Now in its third decade, the Conference on Innovative Data Systems Research (CIDR) is an annual event focused on research into new techniques for data management. Last month, the organizers of CIDR 2025 presented two Test of Time awards for papers published in conference years 2003, 2005, and 2007 that had great impact over the last twenty years. One of them (“The Design of the Borealis Stream Processing Engine”) was the work of two Brown CS faculty members and six alums: Khosrowshahi University Professor of Computer Science Ugur Çetintemel, Professor of Computer Science Stan Zdonik, Yanif Ahmad (now at Google), Jeong-Hyon Hwang (now at University at Albany), Alexander Rasin (now at DePaul University), Nesime Tatbul (now at Massachusetts Institute of Technology and Intel’s Parallel Computing Lab), and Ying Xing (now at Fidelity Investments). Their co-authors included Daniel Abadi, Magdalena Balazinska, Mitch Cherniack, Wolfgang Lindner, Anurag S. Maskey, and Esther Ryvkina.

“TelegraphCQ (CIDR 2003) and Borealis (CIDR 2005),” the award committee writes, “inspired new functionality in streaming systems and led the architectural thinking that significantly influenced academia as well as the industry.”
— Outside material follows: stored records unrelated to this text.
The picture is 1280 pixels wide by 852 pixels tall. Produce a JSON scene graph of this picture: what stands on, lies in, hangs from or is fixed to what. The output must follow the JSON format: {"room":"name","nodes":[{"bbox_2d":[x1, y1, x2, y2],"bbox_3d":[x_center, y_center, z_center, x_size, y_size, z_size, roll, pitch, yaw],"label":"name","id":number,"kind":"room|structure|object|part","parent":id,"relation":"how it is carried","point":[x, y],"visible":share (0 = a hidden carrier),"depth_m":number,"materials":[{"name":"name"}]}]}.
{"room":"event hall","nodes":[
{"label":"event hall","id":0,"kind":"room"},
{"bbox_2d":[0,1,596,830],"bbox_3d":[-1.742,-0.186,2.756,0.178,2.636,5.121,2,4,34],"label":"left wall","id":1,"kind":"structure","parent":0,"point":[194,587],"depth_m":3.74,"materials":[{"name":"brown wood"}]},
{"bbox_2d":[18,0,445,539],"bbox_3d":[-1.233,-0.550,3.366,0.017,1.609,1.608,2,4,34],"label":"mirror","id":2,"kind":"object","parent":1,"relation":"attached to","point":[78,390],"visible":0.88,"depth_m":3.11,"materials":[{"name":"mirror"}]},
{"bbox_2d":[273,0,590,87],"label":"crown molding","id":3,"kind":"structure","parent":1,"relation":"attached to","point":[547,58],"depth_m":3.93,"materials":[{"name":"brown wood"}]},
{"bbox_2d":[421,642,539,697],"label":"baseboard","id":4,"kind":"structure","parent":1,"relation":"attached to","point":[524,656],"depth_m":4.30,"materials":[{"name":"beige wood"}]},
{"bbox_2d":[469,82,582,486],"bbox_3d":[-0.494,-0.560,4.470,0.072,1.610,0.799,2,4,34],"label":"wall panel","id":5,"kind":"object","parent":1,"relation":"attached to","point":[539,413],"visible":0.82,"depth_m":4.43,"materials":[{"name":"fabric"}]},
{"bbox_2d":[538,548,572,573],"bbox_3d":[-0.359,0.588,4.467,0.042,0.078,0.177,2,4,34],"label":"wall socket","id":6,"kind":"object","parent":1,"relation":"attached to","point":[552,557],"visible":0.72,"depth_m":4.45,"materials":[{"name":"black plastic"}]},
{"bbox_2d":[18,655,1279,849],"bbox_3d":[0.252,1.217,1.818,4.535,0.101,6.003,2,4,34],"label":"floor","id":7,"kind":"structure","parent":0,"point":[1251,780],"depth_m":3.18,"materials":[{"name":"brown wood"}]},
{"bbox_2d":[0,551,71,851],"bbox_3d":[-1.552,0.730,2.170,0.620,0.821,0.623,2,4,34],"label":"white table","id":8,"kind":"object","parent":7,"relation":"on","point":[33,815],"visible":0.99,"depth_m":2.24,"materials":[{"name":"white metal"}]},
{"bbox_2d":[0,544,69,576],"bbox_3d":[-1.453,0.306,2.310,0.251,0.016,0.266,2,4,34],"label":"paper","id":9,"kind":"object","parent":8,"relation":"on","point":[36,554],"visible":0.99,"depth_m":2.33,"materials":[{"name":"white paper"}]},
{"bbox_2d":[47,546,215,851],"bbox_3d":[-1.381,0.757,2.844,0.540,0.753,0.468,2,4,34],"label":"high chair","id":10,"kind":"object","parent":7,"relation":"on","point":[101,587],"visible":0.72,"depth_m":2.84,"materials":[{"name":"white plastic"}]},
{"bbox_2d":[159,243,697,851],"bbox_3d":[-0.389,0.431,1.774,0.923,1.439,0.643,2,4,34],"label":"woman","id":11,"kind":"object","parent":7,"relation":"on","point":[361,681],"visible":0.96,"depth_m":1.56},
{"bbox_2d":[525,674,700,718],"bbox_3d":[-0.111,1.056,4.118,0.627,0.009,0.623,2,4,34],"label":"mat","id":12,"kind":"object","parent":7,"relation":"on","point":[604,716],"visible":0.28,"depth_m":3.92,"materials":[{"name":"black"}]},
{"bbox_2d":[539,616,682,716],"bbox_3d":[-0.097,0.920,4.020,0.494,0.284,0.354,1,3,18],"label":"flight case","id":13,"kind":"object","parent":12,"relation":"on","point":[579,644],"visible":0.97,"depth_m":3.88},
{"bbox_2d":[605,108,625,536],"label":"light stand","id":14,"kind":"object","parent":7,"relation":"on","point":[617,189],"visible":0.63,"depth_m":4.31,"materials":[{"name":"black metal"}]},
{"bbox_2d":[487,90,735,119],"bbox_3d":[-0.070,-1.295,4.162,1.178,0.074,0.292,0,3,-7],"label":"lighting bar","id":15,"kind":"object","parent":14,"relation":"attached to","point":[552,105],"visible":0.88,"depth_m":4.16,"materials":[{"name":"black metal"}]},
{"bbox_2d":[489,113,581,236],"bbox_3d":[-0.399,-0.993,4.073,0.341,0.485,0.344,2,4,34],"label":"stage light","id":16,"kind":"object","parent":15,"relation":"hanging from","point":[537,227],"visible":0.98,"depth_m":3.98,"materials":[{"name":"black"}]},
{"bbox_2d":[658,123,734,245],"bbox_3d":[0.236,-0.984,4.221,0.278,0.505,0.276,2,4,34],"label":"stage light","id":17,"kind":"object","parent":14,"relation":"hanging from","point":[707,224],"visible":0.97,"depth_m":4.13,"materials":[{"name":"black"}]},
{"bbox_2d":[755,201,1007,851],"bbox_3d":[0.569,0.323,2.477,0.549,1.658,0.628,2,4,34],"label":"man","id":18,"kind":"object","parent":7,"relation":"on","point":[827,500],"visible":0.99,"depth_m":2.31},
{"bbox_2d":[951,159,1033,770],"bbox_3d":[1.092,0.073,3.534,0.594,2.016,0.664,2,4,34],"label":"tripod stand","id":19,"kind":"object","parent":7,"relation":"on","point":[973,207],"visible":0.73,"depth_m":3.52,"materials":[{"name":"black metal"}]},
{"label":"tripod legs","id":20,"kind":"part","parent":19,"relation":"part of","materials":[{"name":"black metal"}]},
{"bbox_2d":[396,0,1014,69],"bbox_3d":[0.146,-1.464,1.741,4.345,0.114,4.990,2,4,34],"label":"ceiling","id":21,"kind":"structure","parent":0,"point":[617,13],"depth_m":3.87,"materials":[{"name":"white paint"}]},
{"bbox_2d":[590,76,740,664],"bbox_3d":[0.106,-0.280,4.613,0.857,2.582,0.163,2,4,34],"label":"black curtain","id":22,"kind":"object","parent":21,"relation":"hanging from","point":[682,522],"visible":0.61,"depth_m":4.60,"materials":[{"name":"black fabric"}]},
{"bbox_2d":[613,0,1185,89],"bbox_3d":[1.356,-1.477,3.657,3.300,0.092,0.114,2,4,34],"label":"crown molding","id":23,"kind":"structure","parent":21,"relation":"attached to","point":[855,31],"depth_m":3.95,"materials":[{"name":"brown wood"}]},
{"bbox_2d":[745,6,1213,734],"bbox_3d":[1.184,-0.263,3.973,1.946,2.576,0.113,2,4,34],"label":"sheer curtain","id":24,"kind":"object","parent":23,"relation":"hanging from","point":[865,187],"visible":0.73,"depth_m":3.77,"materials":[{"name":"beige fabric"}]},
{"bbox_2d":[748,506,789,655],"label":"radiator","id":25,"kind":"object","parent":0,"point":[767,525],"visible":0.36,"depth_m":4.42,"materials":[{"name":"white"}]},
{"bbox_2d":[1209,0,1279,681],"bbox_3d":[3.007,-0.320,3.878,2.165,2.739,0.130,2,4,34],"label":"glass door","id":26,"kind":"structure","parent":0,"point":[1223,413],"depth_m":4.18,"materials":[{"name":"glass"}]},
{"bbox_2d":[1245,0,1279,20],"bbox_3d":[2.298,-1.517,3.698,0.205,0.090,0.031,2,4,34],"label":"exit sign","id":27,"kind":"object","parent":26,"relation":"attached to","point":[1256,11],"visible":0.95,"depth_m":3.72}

Borealis was a second-generation distributed stream processing engine co-developed by Brown University, Brandeis University, and Massachusetts Institute of Technology. In addition to core distributed processing and fault tolerance techniques that are now commonly used in modern stream processing systems, it introduced advanced stream processing capabilities required by the newly-emerging stream processing applications of the time. In their paper, the authors provided sample real-world applications to demonstrate an innovative set of features to dynamically revise query results and modify query specifications, including revision records, time travel, and control lines.

Today, Ugur leads Brown University’s Database Group, whose current interests include systems at the intersection of databases and machine learning. Stan continues to specialize in database management systems, and his current work addresses observability in systems.